(Задание)
Оформите все данные ниже в виде нумерованного списка, где каждой строке соответствует отдельный пункт. Пустые строки в список не включайте.

(Материал упражнения)
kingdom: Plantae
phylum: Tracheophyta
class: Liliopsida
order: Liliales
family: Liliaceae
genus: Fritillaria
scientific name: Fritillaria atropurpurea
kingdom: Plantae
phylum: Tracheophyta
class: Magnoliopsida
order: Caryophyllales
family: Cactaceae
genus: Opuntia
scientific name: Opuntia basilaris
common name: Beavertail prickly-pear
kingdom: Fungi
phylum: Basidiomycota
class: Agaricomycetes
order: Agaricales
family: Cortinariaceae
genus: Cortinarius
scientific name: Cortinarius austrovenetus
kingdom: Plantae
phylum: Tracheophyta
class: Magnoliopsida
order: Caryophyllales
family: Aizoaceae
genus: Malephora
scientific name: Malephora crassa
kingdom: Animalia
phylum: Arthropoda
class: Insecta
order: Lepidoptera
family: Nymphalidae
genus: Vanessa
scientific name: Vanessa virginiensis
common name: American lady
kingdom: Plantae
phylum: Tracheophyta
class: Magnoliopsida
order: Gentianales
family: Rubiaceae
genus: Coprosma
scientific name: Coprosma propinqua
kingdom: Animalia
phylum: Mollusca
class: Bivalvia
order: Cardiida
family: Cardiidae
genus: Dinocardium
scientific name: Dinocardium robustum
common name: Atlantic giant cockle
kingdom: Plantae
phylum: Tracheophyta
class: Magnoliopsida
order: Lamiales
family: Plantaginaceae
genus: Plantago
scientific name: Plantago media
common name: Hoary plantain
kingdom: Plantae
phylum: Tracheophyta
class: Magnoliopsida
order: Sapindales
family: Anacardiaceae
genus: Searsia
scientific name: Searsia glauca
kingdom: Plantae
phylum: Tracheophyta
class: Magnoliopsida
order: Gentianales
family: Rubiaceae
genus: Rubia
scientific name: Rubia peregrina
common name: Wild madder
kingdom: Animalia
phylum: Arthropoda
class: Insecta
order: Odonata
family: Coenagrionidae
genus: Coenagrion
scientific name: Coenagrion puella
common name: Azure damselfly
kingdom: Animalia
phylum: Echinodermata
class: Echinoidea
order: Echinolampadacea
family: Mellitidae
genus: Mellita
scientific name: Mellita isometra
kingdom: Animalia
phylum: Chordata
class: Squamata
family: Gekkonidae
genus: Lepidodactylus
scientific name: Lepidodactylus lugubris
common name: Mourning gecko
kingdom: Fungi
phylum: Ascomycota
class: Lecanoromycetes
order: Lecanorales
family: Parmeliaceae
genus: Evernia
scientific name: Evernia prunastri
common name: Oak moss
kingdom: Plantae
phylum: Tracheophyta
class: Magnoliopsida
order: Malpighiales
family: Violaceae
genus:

(Ответ)
1. kingdom: Plantae
2. phylum: Tracheophyta
3. class: Liliopsida
4. order: Liliales
5. family: Liliaceae
6. genus: Fritillaria
7. scientific name: Fritillaria atropurpurea
8. kingdom: Plantae
9. phylum: Tracheophyta
10. class: Magnoliopsida
11. order: Caryophyllales
12. family: Cactaceae
13. genus: Opuntia
14. scientific name: Opuntia basilaris
15. common name: Beavertail prickly-pear
16. kingdom: Fungi
17. phylum: Basidiomycota
18. class: Agaricomycetes
19. order: Agaricales
20. family: Cortinariaceae
21. genus: Cortinarius
22. scientific name: Cortinarius austrovenetus
23. kingdom: Plantae
24. phylum: Tracheophyta
25. class: Magnoliopsida
26. order: Caryophyllales
27. family: Aizoaceae
28. genus: Malephora
29. scientific name: Malephora crassa
30. kingdom: Animalia
31. phylum: Arthropoda
32. class: Insecta
33. order: Lepidoptera
34. family: Nymphalidae
35. genus: Vanessa
36. scientific name: Vanessa virginiensis
37. common name: American lady
38. kingdom: Plantae
39. phylum: Tracheophyta
40. class: Magnoliopsida
41. order: Gentianales
42. family: Rubiaceae
43. genus: Coprosma
44. scientific name: Coprosma propinqua
45. kingdom: Animalia
46. phylum: Mollusca
47. class: Bivalvia
48. order: Cardiida
49. family: Cardiidae
50. genus: Dinocardium
51. scientific name: Dinocardium robustum
52. common name: Atlantic giant cockle
53. kingdom: Plantae
54. phylum: Tracheophyta
55. class: Magnoliopsida
56. order: Lamiales
57. family: Plantaginaceae
58. genus: Plantago
59. scientific name: Plantago media
60. common name: Hoary plantain
61. kingdom: Plantae
62. phylum: Tracheophyta
63. class: Magnoliopsida
64. order: Sapindales
65. family: Anacardiaceae
66. genus: Searsia
67. scientific name: Searsia glauca
68. kingdom: Plantae
69. phylum: Tracheophyta
70. class: Magnoliopsida
71. order: Gentianales
72. family: Rubiaceae
73. genus: Rubia
74. scientific name: Rubia peregrina
75. common name: Wild madder
76. kingdom: Animalia
77. phylum: Arthropoda
78. class: Insecta
79. order: Odonata
80. family: Coenagrionidae
81. genus: Coenagrion
82. scientific name: Coenagrion puella
83. common name: Azure damselfly
84. kingdom: Animalia
85. phylum: Echinodermata
86. class: Echinoidea
87. order: Echinolampadacea
88. family: Mellitidae
89. genus: Mellita
90. scientific name: Mellita isometra
91. kingdom: Animalia
92. phylum: Chordata
93. class: Squamata
94. family: Gekkonidae
95. genus: Lepidodactylus
96. scientific name: Lepidodactylus lugubris
97. common name: Mourning gecko
98. kingdom: Fungi
99. phylum: Ascomycota
100. class: Lecanoromycetes
101. order: Lecanorales
102. family: Parmeliaceae
103. genus: Evernia
104. scientific name: Evernia prunastri
105. common name: Oak moss
106. kingdom: Plantae
107. phylum: Tracheophyta
108. class: Magnoliopsida
109. order: Malpighiales
110. family: Violaceae
111. genus:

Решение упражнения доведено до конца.